Education Minister Joe McHugh has called for an immediate review of all Department of Education files to clarify when exactly officials first learned of the Celtic Tiger-era schools safety problems.
Mr McHugh confirmed the move last night amid opposition calls for an “independent investigation” and rival TD claims “there is a can of worms here about who knew what politically”.
Speaking as the department and Western Building Systems became embroiled in a fresh stand-off over who is responsible for what happened, Mr McHugh said he only heard of the crisis nine days ago, a week after becoming education minister.
Mr McHugh said while there were “a lot of red lights on fire safety” which were first uncovered in a 2015 Irish Examiner exposé, the first he learned of “structural” issues was last Thursday when urgent safety investigations were launched.
However, he confirmed that in light of the concerns, he has asked department officials to conduct an immediate review of existing files to clarify when exactly officials were first informed of what happened.
The comments came as Labour TD Joan Burton called for an “independent investigation” into Government knowledge of the crisis, and as Solidarity-People Before Profit TD Richard Boyd Barrett said issues were known a number of years ago.
Citing concerns he said were flagged by construction workers about WBS in 2011 and 2012, Mr Boyd Barrett warned: “Frankly, I think there is a can of worms here about who knew what politically.”
In recent days, Taoiseach Leo Varadkar and Mr McHugh have repeatedly stressed that the schools safety crisis was only revealed as part of emergency structural reviews launched last week, which led to three school closures and the risk of dozens more in the coming days.
However, the claim appears to contradict previous reports from the Irish Examiner and Dublin Inquirer which include:
Then education minister Ruairi Quinn being told of some concerns in May 2013 and dismissing them as “minor”.
The department being warned of serious fire safety fears at Rush and Lusk Educate Together by Dublin Fire Brigade and two independent architects in June 2014, issues which cost €800,000 to repairs.
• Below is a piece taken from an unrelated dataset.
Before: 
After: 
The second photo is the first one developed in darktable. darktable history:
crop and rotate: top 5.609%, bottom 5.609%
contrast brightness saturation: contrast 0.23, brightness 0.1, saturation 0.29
Five secret fire safety audits by the department into WBS schools which were only published after an Information Commissioner decision last year.
Dozens of further fire safety audits launched last October by then education minister Richard Bruton, which remain sealed.
In addition, despite the concerns raised in 2015, the department at the time said in a statement there was “no indication” schools may have to close.
Meanwhile, concerns continue to centre today over whether dozens of other WBS schools will be closed in the coming days due to fears that they are unsafe for children and staff.
Of the three currently closed schools, a department spokesperson said Tyrrelstown Educate Together and St Luke’s will partially re-open on Monday, November 5, meaning half of the 1,200 pupils can return.
He said Ardgillan will also be accommodated at Dun Laoghaire ETB in a shared community hall after the Halloween break.
Timeline of concern on schools
2008: WBS wins the contract to build dozens of schools within three months as part of the rapid build programme.
May 2013: Rush and Lusk Educate Together raises concerns with then education minister Ruairi Quinn about the building’s leaky windows and doors. Mr Quinn rejects the concerns as they are “minor” issues.
May 2014: Rush and Lusk commissions an independent architect report, which finds the building will burn down within 20 minutes of a blaze, below the 60- minute advised evacuation time. Dublin Fire Brigade repeats the warning in a separate report.
June 2014: On departmental advice, the school is not closed as €800,000 of repairs can take place over the summer, and re-housing 270 pupils poses problems. A general “repair works” letter is sent to parents. A department report confirms the issue.
October 2015: Then education minister Jan O’Sullivan launches a fire safety review of five more WBS schools. There is “no indication” schools may close, says department.
2016: After conducting five more audits on schools, the department demands WBS fixes serious problems and threatens legal action. The Irish Examiner reports WBS has received more than €60m in State hospital and housing projects, and is still building schools, and that Educate Together has been blocked seven times from accessing audit information.
September 2017: After a Dublin Inquirer FOI request and successful information commissioner appeal, the department releases the
five fire safety audits confirms it has asked a firm to conduct fire safety audits of all WBS schools. Education minister Richard Bruton says an internal departmental fire safety committee and clerk of works will be appointed.
September 2017-October 2018: Department refuses Irish Examiner requests on the still unpublished audits, if legal action is being taken and if the buildings are safe. The Sunday Times reports four legal actions underway.
October 19: Education Minister Joe McHugh launches separate structural safety reviews of WBS schools, which begin immediately.
October 23: Taoiseach Leo Varadkar and Mr McHugh confirm 42 schools now being examined, including three that have been closed.